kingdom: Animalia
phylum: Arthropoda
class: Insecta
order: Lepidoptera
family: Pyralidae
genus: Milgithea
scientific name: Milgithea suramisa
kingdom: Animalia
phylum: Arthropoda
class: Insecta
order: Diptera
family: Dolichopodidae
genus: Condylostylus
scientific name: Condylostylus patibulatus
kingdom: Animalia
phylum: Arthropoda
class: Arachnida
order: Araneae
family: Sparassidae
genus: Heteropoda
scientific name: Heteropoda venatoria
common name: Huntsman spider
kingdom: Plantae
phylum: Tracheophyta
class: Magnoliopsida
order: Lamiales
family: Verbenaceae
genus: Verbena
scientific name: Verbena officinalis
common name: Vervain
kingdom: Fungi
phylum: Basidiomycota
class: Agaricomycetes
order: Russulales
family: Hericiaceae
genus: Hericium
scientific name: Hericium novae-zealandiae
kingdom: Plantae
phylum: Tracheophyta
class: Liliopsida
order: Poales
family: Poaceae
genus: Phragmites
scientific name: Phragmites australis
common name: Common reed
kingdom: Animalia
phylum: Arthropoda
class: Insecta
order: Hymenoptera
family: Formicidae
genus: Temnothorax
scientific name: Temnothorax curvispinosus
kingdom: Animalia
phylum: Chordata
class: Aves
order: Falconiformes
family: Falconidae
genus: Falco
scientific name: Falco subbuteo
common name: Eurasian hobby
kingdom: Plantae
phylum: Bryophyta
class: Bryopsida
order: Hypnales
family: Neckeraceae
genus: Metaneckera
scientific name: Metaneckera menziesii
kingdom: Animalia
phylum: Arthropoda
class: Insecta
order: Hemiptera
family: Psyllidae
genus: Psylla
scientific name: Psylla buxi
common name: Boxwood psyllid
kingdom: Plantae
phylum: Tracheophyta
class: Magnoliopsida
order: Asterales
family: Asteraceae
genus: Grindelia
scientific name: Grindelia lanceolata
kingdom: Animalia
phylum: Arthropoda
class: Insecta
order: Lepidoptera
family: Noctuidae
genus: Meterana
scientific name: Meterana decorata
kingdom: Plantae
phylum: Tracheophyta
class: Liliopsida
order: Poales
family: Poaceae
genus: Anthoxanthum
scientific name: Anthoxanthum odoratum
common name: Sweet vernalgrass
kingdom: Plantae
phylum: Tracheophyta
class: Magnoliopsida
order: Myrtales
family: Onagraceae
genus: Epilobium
◆ ◆ ◆ ◆
**WHAT THE EXERCISE ASKS:** Can you rename "common name" to "vernacular name" in the material, from the line containing "scientific name: Metaneckera menziesii" through the end, giving back only those lines with nothing else altered?

**THE OUTPUT:**
scientific name: Metaneckera menziesii
kingdom: Animalia
phylum: Arthropoda
class: Insecta
order: Hemiptera
family: Psyllidae
genus: Psylla
scientific name: Psylla buxi
vernacular name: Boxwood psyllid
kingdom: Plantae
phylum: Tracheophyta
class: Magnoliopsida
order: Asterales
family: Asteraceae
genus: Grindelia
scientific name: Grindelia lanceolata
kingdom: Animalia
phylum: Arthropoda
class: Insecta
order: Lepidoptera
family: Noctuidae
genus: Meterana
scientific name: Meterana decorata
kingdom: Plantae
phylum: Tracheophyta
class: Liliopsida
order: Poales
family: Poaceae
genus: Anthoxanthum
scientific name: Anthoxanthum odoratum
vernacular name: Sweet vernalgrass
kingdom: Plantae
phylum: Tracheophyta
class: Magnoliopsida
order: Myrtales
family: Onagraceae
genus: Epilobium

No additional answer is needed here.